How CBN is supporting economic diversification

…Out of box solution to drive financial inclusion, FX remittances

The persistent Foreign Exchange (FX) crisis occasioned by dollar shortage in the banking system to meet legitimate needs has remained worrisome.

This has been attributed partly to the consumption patterns of Nigerians who prefer foreign goods to locally made ones, resulting in increased demand for dollars for imports.

Meanwhile, Africa’s largest economy is a mono-product economy, depending solely on revenue from crude oil.

The Central Bank of Nigeria (CBN), under the leadership Godwin Emefiele, its governor has taken major leaps to diversify the economy away from largely oil-based economy through its numerous interventions.

“We have supported non-oil sectors such as agriculture, manufacturing, health care, education, power and aviation and other allied economic value chains. You may recall that our flagship Anchor Borrowers’ Programme (ABP) that heralded recent rice revolution in Nigeria has changed the long-standing dependence on imported rice as the country is not only depending on domestic production, but we have now become a rice exporting country. The Commercial Agriculture Credit Scheme (CACS) is a major special purpose vehicle to support commercial farmers in the country in different value chains including oil palm, cotton, cocoa, among others,” Emefiele said.

He noted that a CBN’s continued support to the manufacturing sector and MSMEs have been yielding great results as the implementation of 44 items not valid for FX for imports has revealed.

“Let me take this medium to inform you once again that our intervention in the health sector, for example has begun to reduce the health care tourism being sought outside the country which is helping to conserve our foreign exchange and improve our well-being, he said.

Emefiele said the new 100 for 100 Policy on Production and Productivity (PPP), which is targeted at harnessing the local raw materials to increase domestic production, as well as exports through deliberate credit and other supports, will soon begin to yield quality results. Moreso, the RT200 FX initiative designed to take advantage of the large domestic production to other regional markets is targeted to increase foreign exchange inflows to the economy and support exchange rate stability. In addition, he said the on-going work at the Dangote Refinery, when fully completed, will stop fuel importation just as witnessed in cement, sugar and fertilizer market.

Read also: CBN, Lotus Bank reiterates commitment to supporting export sector

According to him, out of the box solutions would drive financial

inclusion, Small and Medium Enterprise (SME) growth and the creation of start-ups.

He said the solution would also facilitate cross border trades and transfers as well as international remittances and Foreign Exchange (FX).

Speaking at a one day seminar for Finance Correspondents and business editors in Lagos, he said out of the box solutions would ensure effective implementation of welfare-inclined government programmes; and enhance efficiency in the interbank market.

He said the theme of the seminar, which is “Policy Options for Economic Diversification: Thinking Outside the Crude Oil-Box” was not only appropriate but quite timely in the Bank’s quest and resolve to change the narratives of depending on a mono-product oil-led economy, towards building a broad-based and well diversified economy that guarantees overall macroeconomic stability.

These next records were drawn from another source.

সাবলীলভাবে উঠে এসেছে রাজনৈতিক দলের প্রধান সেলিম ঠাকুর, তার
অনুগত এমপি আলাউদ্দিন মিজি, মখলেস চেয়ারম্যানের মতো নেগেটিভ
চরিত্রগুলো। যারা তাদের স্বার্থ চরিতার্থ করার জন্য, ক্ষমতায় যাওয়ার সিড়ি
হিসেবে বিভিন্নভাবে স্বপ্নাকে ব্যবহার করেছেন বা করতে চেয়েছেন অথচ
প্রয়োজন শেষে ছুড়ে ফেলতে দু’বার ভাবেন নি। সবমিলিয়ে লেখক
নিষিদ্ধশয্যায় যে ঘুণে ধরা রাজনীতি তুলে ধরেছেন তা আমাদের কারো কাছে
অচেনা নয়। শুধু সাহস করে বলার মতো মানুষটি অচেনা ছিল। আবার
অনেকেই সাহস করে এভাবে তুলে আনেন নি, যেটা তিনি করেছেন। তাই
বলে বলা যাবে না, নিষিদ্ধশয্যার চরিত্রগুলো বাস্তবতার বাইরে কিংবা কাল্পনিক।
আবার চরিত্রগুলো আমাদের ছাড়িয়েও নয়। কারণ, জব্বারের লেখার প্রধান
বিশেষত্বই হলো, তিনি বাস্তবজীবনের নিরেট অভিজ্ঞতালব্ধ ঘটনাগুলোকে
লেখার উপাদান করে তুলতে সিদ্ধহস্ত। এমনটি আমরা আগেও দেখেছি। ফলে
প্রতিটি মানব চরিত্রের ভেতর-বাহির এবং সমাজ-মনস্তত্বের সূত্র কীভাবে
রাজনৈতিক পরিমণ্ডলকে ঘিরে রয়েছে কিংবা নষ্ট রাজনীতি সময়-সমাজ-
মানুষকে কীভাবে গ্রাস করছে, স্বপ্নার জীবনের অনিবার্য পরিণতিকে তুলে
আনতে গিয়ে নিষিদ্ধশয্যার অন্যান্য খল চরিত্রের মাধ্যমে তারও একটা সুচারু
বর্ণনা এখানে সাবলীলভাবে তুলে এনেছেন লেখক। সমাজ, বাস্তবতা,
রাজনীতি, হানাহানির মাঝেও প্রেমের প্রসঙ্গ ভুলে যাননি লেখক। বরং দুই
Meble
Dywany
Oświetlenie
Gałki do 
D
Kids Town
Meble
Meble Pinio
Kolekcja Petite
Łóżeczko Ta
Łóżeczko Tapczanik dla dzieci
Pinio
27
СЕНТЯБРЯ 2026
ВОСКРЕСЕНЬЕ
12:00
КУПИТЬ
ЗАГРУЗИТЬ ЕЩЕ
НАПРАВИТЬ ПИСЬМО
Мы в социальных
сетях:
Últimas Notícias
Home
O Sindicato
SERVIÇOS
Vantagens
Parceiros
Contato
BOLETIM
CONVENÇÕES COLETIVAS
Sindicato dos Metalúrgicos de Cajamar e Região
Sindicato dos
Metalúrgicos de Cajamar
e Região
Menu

He noted that since 2019, the world has been facing severe shocks, propelled by the Covid 19 pandemic and the Russian-Ukraine war that have continued to threaten global growth and overall macroeconomic stability.

The quest for building a more sophisticated economy anchored on agriculture, Micro Small and Medium Enterprises (MSMEs), industrial and manufacturing concerns have become the major component of the CBN’s monetary policy, he said.

Nigeria has largely depended on the oil sector for revenue generation over the past four decades and the sustained decline in crude oil production has continued to negatively undermine the performance of the economy. Thus, he said there is the urgent need for a conscientious effort to diversify to other non-oil sectors.

“As I have often said, it is important that we work to create an economy that will enable us feed ourselves, create jobs for our teeming youths and improve the standard of living of our people. With our population growing by over 3 percent per annum over the past seven years, against a less than steady growth in output since 2019, expanding the production and industrial capacity of the economy must be given special attention to ensure overall macroeconomic stability,” Emefiele said.